LE BOL CHANTANT TIBÉTAIN DE MOI MAINTENANT

© Josip Rainer

Paris, 6 décembre 2018

 Un petit mot annexe à Jean-Claude Baïsse, 26 novembre 2018

En vue de choisir un bol chantant spécifiquement pour moi, il faut nécessairement raisonner son choix sur un plan personnel ; cela revient à la nécessité encore plus difficile, de déterminer et de nommer l’invisible, le chant d’un bol qui s’entend, mais qui ne s’explique pas raisonnablement. Le bol chantant, chante, mais ce chant n’est pas chanson. Pourtant, le chant d’un bol nécessite que le bol respire à travers son alliage de métaux, ce qui donne cette résonance aérienne et linéaire qui rentre dans le corps et l’écoute intérieure de l’utilisateur. Voilà pour l’expression qu’exprime le bol chantant, et que l’utilisateur entend. Il reste néanmoins de déterminer, lequel des chants est mieux en phase (musicalement et décorativement) avec les attentes de l’utilisateur ; donc, lequel des bols est le plus conforme à mes besoins spirituels et thérapeutiques. Voici, le raisonnement qui constitue toute la réflexion pour bien choisir émotionnellement « mon bol à moi ».    

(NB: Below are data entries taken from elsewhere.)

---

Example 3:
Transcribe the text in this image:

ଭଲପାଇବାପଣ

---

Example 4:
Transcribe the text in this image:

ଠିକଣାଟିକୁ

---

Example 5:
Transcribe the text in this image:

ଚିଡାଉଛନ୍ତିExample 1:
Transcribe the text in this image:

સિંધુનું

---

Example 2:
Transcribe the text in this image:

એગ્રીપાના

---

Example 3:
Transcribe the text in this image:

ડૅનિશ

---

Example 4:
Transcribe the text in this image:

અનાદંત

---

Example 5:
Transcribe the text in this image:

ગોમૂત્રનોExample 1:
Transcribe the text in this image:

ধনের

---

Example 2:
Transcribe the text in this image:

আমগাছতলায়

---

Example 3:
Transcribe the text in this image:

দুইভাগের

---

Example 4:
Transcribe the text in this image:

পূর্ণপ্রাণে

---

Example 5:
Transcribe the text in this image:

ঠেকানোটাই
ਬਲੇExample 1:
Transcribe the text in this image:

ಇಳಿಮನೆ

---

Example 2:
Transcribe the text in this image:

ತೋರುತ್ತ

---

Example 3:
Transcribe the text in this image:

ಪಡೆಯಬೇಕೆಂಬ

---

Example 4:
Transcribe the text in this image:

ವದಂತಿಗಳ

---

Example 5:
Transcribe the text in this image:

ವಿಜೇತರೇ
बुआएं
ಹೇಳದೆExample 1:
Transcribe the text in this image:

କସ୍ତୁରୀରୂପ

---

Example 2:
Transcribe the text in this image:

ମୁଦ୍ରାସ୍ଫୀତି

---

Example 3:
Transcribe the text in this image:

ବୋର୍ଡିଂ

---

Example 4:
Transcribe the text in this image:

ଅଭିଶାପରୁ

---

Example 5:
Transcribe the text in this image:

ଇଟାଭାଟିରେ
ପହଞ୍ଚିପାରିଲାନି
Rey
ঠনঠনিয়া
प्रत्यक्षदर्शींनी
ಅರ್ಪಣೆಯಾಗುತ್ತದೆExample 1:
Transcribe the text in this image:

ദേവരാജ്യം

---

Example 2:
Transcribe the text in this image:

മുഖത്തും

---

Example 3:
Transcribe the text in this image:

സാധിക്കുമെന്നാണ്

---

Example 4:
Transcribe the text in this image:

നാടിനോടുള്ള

Les attentes diverses dans mon choix d’un bol tibétain, et de sa note musicale fondamentale, ils émanent émotionnellement de la nature de cette personne que je suis. Cet état de déterminisme dans le choix est aussi personnel que thérapeutique, et pour l’expliquer clairement, il fallait que j’entre dans un cheminement spirituel de réflexion. Le choix parfait de « mon bol à moi » dépend d’une corrélation correcte entre les critères de mes besoins personnels et  les caractéristiques techniques d’un seul bol chantant.  Cela nécessite un constat du corps de soi-même qui peut être long et lent, mais finalement la sincérité et l'efficacité de l’écoute intérieure en dépendent.

En tant que possesseur potentiel, c’est indispensable de bien choisir le symbolique inné d’un bol chantant, de mon bol à moi  que j’espère entendre, et qui m’aidera à être apaisé et à maintenir ma plénitude d’esprit face au constat du corps souffrant. C’est dans cet espoir d’entendement, que j’ai exploré et analysé les caractéristiques de base de mon choix d’un bol chantant. Finalement, après grande réflexion écrite, j’ai reçu « mon bol à moi », et c’est le bon choix de bol, et le texte m’était donc bien utile.